::: Text segment
UNC becomes home to new Suicide Prevention Institute
Content warning: This article contains mentions of suicide.
Spearheaded by Dr. Patrick Sullivan and Dr. Samantha Meltzer-Brody, the UNC Suicide Prevention Institute is a new addition to UNC's campus, with the goal of reducing "the morbidity and mortality of suicide in patients" both in and outside the UNC Health Care system.
The institute, housed within the School of Medicine’s Department of Psychiatry, was funded by a $25 million gift from William and Dana Starling.
The institute comes to the University during what Meltzer-Brody described as "a public health crisis of suicide." In North Carolina, suicide is the second leading cause of death for 10 to 18-year-olds, and the third for 19 to 34-year-olds, according to data from the North Carolina Department of Health and Human Services’ 2022 Suicide Prevention Action Plan.
UNC's campus saw this firsthand after several student deaths during fall 2021 — events that Sullivan, the director of the Institute, said he considered during its creation process.
“Sam and I have had a lot of conversations about what happened last year and obviously those are just huge tragedies,” Sullivan said. “And again, this is a warning flag. And there's a lot of things that we need to do to try to make a dent in this. And that's a big part of what the institute that we're forming needs to do.”
William Starling — a 1975 UNC graduate — and Dana Starling lost both of their sons, Tyler and Gregory, to suicide. They donated to the University in their sons' honor.
::::::
::: Dataset entries
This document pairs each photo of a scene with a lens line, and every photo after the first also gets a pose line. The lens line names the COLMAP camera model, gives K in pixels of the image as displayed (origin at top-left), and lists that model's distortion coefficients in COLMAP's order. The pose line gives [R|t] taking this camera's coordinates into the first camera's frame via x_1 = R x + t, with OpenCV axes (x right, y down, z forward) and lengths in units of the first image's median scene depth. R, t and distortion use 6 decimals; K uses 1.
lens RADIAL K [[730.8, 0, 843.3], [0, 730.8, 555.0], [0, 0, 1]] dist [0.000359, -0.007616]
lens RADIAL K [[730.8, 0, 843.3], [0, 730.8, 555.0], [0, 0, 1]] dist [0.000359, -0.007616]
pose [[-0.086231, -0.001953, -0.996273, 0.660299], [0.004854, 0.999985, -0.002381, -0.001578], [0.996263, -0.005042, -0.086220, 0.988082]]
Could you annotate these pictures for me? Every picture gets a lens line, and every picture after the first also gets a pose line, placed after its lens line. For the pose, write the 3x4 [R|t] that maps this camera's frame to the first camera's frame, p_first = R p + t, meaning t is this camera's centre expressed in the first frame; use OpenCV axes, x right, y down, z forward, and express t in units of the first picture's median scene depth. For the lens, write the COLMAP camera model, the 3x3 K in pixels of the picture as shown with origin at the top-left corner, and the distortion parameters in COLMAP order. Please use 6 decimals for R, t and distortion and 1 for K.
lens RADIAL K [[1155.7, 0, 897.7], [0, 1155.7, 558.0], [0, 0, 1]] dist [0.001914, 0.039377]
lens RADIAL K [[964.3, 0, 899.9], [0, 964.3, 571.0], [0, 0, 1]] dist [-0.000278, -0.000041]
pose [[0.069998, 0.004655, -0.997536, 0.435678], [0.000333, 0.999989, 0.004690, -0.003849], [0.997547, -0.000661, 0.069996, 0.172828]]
::::::
> **Work required**
Continue the article on UNC's new Suicide Prevention Institute from the point where it ends. Nothing in the listing is needed here.

> **Exercise result**
“Our two children are gone, and it’s important to recognize their wonderful, short lives,” William Starling said in a statement. “I’m not sure how else to better do that than to help other families who may be struggling with their own children down the road. We want to recognize our children, and this is a special way to do that.”
Sullivan said the discussion on how to use the gift started around six months ago, and during those conversations, he got to know the Starlings better. After talking with the family, Sullivan and Meltzer-Brody began to put together a detailed proposal.
The structure of the Institute is three-fold, according to Sullivan. First, he said the Institute will work with patients who have attempted suicide.
“And that means that every person who comes to UNC Health after having made a medically serious suicide attempt, it's a chance to do something better, it's a chance to intervene,” Sullivan said.
Second, the Institute will focus on detection and prevention, specifically in teens and young adults, Sullivan said. Finally, the Institute will foster research development.
“I think that one of the things that has been really, really difficult is that the mental health profession has not to date been able to very accurately predict who's at risk or intervene in a way to change the trajectory that we've seen associated with increasing prevalence of suicide,” Meltzer-Brody said. “And there's a need to do things differently.”
Meltzer-Brody said she wants the Institute to develop ways to intervene within the UNC Health Care system. Using electronic medical records, Meltzer-Brody hopes to build a system that identifies patients with suicidal thoughts or attempts, in order to make sure they are referred to care and followed into care.
Navigating the healthcare system can be challenging and people are often not kept track of appropriately, Meltzer-Brody said. She hopes the Starlings' gift will provide additional resources to patients, offering a higher level of support and ensuring better outcomes.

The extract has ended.